Vivian resta hébété sur l’abord. Il finit par entendre des pas dans son dos et le contact froid d’une lame sur sa nuque. Il avait complètement oublié ses poursuivants. Quelqu’un l’arracha brusquement du bord de la ravine, et il sentit qu’on lui liait les mains dans le dos, sans songer à se débattre. Il était à nouveau prisonnier, mais il avait du mal à en saisir toute la portée. Son esprit repassait inlassablement l’image de Jehanne et de son cheval un instant suspendus dans le vide, l’arc encore dans ses mains, ses cheveux librement lâchés, avant de disparaître. Il tourna lentement la tête et croisa les yeux de Victor sous les cils incolores. Il surprit sur sa figure une étrange absence de triomphe ; il avait une expression un peu égarée, et son regard glissait souvent de Vivian à la rivière en contrebas, comme si lui aussi espérait y voir émerger quelqu’un. Puis il finit par demander :
– Où est Amelina ?
Amelina, se rappela soudain Vivian. Sa fille, vivante quelque part, hors d’atteinte de Victor. Un faible rayon d’espoir le consola quelque peu.
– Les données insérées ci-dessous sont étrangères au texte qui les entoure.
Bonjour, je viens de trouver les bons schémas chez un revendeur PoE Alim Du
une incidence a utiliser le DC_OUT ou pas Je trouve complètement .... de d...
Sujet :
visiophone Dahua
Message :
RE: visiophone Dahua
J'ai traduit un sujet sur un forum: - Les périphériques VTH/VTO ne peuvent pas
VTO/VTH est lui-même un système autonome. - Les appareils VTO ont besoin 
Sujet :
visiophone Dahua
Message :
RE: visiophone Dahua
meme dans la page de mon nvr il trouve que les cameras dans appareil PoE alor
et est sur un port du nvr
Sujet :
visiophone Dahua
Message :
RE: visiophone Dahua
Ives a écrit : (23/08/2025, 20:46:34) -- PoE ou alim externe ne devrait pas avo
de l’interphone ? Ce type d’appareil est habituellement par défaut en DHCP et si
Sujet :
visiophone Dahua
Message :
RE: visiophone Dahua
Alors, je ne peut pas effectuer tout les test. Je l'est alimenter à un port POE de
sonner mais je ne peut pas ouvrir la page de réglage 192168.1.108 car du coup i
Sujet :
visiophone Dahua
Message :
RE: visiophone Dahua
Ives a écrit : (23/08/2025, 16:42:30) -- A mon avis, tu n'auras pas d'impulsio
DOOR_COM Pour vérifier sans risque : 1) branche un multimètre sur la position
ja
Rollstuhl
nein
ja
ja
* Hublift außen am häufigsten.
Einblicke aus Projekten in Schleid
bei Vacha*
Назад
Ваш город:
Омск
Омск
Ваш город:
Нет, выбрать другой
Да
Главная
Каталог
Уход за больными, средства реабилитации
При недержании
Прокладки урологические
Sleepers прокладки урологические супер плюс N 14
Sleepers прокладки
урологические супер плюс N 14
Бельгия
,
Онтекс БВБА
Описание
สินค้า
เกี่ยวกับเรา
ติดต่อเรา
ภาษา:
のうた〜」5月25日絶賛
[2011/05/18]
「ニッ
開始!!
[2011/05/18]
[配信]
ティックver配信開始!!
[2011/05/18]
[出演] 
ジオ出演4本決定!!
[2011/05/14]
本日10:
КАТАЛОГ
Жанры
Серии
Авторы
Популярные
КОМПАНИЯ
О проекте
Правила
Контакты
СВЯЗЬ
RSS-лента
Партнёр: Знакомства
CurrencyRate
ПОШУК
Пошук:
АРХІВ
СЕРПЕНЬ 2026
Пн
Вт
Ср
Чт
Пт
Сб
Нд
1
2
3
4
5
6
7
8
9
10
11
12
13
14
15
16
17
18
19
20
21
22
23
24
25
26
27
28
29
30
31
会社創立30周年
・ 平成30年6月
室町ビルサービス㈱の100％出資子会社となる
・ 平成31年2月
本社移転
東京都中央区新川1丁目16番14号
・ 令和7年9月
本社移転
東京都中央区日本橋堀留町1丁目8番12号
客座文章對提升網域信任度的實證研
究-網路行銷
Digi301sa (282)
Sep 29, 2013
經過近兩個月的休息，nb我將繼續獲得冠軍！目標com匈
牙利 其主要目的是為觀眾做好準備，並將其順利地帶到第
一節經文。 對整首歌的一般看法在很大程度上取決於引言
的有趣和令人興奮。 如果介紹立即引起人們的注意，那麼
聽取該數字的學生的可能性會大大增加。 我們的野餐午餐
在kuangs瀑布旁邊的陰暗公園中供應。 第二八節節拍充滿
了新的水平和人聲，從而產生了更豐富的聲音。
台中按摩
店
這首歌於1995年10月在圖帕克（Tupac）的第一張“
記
– Elle est tombée avec sa mère.
Mais un rictus s’était formé malgré lui sur son visage, un sourire mal réprimé de dernière victoire dans la défaite.
– Tu mens.
Victor le frappa, d’un coup de poing sec dans l’oreille. Un éblouissement troubla la vision de Vivian, il se sentit tomber sans pouvoir se retenir, les mains attachées. Mais le coup l’avait étourdi davantage qu’il ne lui avait fait mal. Victor le redressa par le col.
– Je vous ai vus d’assez près. Elle n’était pas sur le cheval de Jehanne. Où est-elle ?
Vivian ne desserra pas les lèvres. Jehanne avait raison : Amelina était un danger pour Victor, et il était le dernier à présent à savoir ce qui était advenu d’elle. Pourvu que Lucie l’ait déjà emmenée ailleurs, songea-t-il. Loin, à un endroit que même lui ignorait.
– Tu parleras, siffla Victor avec colère. Les trois Templiers étaient des hommes bien plus durs que toi, et je les ai brisés.